Quick Query




The businesses are organized as Proprietorships, Partnership Firms, Private Limited Companies, Public Companies, NGOs, Societies /Trusts etc. With the changing times, new forms of structures are evolving such as Limited Liability Partnership under LLP Act, 2008, One Person Companies and  Small Companies under the Private Limited category, Section 8 Companies,  under the new Companies Act, 2013.

The business structure must match with the nature and type of business. It should also provide for limited liability and lend credibility for obtaining funds from banking channels.

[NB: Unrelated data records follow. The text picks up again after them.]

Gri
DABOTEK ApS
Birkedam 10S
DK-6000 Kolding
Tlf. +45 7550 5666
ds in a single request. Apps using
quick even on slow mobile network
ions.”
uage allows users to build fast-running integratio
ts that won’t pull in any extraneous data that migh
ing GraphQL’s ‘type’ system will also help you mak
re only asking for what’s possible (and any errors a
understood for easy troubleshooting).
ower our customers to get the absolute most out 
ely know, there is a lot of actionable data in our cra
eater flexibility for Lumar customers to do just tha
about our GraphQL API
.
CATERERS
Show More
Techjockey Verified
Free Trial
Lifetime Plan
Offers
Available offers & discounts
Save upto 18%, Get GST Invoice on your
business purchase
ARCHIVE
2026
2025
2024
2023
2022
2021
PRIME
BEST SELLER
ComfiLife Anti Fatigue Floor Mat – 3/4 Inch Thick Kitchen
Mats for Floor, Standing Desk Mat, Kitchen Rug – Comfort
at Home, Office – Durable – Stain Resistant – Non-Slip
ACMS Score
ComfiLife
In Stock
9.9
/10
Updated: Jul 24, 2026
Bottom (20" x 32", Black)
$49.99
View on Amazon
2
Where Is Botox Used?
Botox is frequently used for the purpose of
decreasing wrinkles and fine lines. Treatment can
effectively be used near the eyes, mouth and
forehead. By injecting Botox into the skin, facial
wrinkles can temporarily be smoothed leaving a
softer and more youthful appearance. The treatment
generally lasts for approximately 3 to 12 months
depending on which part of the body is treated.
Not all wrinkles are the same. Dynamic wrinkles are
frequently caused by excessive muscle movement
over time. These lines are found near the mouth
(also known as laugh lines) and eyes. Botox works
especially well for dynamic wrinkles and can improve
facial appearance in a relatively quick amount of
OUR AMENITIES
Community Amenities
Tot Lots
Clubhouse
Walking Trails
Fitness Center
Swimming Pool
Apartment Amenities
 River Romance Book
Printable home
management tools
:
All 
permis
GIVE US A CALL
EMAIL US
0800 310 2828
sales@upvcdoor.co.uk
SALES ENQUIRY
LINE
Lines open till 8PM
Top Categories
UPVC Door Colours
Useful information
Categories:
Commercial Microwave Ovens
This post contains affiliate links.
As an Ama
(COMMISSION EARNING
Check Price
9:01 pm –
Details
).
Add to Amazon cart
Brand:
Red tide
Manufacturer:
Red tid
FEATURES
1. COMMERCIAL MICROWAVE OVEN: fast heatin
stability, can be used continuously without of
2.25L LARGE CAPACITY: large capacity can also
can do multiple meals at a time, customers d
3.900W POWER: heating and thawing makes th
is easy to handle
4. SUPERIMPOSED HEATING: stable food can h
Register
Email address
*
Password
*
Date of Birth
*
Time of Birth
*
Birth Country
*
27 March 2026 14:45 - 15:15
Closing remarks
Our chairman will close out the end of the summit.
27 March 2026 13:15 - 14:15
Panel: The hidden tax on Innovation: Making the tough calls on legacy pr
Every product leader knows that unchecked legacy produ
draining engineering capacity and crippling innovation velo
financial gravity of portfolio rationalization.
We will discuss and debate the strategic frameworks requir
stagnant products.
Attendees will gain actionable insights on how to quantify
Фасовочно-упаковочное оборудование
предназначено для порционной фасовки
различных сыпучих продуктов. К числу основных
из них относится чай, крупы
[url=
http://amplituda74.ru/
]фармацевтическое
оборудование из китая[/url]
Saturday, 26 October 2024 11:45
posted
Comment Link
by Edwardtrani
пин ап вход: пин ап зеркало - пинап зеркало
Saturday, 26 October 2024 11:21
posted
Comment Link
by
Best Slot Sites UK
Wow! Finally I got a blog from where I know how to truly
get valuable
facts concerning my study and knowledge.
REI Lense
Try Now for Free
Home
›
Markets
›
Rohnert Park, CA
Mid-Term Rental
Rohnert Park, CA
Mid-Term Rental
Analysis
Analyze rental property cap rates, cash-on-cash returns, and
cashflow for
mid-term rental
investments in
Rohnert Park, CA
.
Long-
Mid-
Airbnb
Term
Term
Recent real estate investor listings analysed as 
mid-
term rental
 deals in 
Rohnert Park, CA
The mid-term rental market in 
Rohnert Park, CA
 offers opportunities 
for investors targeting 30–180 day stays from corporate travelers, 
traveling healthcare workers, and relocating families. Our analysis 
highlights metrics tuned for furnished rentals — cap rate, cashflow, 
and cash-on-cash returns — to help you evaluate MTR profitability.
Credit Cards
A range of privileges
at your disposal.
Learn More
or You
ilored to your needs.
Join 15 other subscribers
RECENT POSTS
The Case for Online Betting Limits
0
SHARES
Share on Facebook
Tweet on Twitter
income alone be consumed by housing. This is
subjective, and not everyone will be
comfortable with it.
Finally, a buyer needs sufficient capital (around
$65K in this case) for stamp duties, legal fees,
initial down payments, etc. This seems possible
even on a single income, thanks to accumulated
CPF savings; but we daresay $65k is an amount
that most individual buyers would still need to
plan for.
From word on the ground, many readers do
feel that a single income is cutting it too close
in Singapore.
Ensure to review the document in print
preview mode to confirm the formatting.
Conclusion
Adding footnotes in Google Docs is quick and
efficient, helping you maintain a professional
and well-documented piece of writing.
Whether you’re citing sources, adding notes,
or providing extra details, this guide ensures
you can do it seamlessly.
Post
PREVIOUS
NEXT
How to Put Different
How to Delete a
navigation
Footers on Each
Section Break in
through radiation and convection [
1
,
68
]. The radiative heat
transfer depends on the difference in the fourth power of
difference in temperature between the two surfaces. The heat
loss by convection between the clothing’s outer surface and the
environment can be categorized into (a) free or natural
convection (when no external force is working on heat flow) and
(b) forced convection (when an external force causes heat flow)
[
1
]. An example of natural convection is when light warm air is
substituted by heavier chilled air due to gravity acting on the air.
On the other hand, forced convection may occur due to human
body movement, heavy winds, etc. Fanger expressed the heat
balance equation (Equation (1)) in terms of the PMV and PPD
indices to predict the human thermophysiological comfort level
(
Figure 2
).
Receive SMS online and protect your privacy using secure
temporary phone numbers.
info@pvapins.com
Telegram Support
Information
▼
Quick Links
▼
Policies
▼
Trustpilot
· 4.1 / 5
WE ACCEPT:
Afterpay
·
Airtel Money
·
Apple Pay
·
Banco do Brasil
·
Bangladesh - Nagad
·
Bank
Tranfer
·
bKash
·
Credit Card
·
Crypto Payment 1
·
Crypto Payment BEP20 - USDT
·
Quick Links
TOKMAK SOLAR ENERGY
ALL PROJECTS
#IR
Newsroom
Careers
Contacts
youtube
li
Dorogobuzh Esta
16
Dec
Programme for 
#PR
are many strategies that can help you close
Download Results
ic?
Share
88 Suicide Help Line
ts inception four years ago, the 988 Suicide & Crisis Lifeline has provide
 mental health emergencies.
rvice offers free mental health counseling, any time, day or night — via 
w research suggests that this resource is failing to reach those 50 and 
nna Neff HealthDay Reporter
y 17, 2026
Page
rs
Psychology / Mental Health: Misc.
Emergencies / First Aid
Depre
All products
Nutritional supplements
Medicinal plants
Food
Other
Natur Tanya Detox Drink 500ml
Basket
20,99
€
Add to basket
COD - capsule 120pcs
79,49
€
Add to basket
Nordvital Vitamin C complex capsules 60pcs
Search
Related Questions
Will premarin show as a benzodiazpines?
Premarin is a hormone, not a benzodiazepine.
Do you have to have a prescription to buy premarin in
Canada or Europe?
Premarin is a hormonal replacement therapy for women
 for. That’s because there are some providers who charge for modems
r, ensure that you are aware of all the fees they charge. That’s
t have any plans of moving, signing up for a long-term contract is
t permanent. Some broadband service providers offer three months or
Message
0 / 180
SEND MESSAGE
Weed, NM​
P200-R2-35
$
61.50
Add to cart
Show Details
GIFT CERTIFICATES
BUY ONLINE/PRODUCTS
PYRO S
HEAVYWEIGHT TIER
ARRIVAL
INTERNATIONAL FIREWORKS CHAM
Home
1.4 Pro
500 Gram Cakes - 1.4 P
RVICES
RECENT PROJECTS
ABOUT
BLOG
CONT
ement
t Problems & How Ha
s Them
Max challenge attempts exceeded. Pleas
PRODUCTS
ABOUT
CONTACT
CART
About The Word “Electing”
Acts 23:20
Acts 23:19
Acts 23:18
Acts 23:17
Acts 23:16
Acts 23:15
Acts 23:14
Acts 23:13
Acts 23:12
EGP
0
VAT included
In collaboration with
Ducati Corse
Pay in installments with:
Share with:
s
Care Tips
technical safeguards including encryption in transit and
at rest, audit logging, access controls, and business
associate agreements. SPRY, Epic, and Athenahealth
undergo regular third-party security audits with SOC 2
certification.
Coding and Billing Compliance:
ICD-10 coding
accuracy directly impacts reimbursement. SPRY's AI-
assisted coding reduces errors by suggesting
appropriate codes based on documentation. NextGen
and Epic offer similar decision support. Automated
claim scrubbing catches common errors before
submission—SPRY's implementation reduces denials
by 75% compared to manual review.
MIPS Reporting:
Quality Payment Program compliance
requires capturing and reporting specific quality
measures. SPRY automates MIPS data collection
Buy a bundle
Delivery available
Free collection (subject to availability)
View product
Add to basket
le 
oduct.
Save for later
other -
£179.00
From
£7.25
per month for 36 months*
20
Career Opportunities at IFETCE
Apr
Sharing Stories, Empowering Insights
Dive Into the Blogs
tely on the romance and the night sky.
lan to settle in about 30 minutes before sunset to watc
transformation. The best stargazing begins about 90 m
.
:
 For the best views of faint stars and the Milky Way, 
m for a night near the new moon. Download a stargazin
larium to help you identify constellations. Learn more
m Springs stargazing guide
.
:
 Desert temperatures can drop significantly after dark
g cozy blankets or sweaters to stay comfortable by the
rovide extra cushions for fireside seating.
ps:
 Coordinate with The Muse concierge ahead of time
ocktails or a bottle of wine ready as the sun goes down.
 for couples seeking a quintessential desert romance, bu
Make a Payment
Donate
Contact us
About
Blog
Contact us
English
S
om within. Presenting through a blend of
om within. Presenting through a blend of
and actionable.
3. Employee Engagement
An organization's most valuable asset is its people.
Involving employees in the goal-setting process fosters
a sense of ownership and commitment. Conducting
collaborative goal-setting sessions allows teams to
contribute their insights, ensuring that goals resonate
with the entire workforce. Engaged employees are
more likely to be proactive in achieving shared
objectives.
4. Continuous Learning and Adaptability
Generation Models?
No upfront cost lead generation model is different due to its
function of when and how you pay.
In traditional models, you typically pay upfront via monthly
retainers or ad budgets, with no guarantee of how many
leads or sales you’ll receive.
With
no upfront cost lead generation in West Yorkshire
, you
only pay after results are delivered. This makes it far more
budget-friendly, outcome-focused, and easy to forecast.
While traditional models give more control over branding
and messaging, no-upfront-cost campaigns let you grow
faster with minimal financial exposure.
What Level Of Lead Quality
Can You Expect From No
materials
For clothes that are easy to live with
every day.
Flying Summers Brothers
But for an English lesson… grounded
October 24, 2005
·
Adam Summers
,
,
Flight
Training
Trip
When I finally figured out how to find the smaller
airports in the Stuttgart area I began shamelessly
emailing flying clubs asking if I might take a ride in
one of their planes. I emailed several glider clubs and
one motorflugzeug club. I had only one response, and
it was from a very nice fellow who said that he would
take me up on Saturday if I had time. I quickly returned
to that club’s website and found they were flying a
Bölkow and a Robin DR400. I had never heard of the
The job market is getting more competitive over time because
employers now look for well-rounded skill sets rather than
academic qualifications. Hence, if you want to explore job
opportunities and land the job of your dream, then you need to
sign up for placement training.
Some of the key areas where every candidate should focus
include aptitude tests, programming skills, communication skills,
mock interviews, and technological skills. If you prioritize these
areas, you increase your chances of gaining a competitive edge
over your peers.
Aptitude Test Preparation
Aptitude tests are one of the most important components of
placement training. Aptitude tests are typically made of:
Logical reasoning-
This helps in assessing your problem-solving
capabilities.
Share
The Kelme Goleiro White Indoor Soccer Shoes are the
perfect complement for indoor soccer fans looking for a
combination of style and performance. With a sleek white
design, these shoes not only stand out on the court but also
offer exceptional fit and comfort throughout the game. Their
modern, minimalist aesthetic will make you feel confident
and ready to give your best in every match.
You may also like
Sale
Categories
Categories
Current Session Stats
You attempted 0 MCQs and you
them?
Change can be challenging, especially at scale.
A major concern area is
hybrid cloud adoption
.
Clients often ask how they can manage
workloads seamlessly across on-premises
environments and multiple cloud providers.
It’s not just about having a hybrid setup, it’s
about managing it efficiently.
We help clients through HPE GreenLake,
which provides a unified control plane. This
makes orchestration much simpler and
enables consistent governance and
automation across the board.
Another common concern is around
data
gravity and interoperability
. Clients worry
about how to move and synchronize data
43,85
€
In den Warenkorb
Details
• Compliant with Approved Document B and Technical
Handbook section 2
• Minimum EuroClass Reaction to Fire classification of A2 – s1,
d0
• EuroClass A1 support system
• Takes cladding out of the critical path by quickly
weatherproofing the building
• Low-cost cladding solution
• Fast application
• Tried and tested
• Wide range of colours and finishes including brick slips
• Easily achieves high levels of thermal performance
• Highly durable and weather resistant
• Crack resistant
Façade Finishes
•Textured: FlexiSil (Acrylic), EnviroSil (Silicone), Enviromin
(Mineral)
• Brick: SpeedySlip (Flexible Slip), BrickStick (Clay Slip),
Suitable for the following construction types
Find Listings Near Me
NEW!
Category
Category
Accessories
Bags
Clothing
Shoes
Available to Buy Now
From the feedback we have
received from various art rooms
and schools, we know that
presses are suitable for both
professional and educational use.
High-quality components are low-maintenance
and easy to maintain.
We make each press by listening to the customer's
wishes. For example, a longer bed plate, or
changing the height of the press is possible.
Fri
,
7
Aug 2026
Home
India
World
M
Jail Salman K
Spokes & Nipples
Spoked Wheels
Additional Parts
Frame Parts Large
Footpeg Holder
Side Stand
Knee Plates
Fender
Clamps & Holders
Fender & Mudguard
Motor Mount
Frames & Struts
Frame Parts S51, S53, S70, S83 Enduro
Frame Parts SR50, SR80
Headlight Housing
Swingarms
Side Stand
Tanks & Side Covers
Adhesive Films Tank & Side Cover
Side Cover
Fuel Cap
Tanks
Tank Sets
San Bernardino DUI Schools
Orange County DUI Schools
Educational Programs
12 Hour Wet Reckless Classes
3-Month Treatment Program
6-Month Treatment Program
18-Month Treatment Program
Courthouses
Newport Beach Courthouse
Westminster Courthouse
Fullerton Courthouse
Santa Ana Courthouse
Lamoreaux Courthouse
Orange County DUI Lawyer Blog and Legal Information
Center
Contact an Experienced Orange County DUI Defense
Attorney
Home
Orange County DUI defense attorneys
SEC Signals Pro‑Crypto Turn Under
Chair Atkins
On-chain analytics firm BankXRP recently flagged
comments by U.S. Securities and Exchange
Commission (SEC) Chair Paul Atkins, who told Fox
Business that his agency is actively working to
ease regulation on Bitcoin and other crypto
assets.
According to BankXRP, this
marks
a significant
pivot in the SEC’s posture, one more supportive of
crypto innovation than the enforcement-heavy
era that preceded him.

  • Globally accepted format.
  • Partnership Act 1932 will not be applicable to LLP.
  • No minimum subscription. Capital Contribution by Partners can be in the form of tangible, intangible, movable or immovable.
  • Minimum two designated partners are required in LLP. No restriction on maximum number of partners.
  • Professionals i.e. CA, CS are also eligible to form LLP. Any LLP can become member of Stock Exchange.
  • Limited liability of Partners. Partners are not liable for the acts of other partners. Partners are not agents of other partners. Obligations of LLP shall be solely obligations of LLP & not the partners. Unlimited liability of LLP & its partners in case of fraud only.
  • Flexibility to manage- Partners may decide their role as per LLP agreement. There is no ceiling on the remuneration of managerial personnel for day to day administration as per law. It is governed by the provisions of LLP agreement. Partner may lend money & transact other business with LLP.
  • There is no provision for holding any meeting under the LLP Act, 2008. Minutes of meetings of LLP are optional- It would depend upon the provisions of LLP agreement. Maintenance of minutes of meetings enable better clarity of working of the LLP.
  • Perpetual succession-Ownership is easily transferrable. Transferability of shares without prior consent of other partners.
  • Audit only when Capital Contribution exceeds Rs 25.00 lacs or turnover exceeds Rs. 40.00 lacs. Profit distribution by partners not subject to dividend distribution tax.
  • Credit worthiness of LLPs at par with companies. Can attract finance from Private Equity Investors & financial institutions. Government of India allows FDI in LLPs. The FDI route i.e. automatic or approval would depend upon the industry segment, the said LLP is operating in.
  • An LLP may have Common Seal depending upon LLP agreement. It is optional. There is no concept of Share Certificate in case of LLPs. Ownership of each partner is determined as contained in the LLP agreement.
  • Easy to wind up. Application to be made to NCLT for making Arrangements/Compromises/Restructuring or reconstruction/Merger/Amalgamation of LLP. Petition for winding up of LLP also lies before NCLT.
  • Low cost of promotion. Less Compliance level.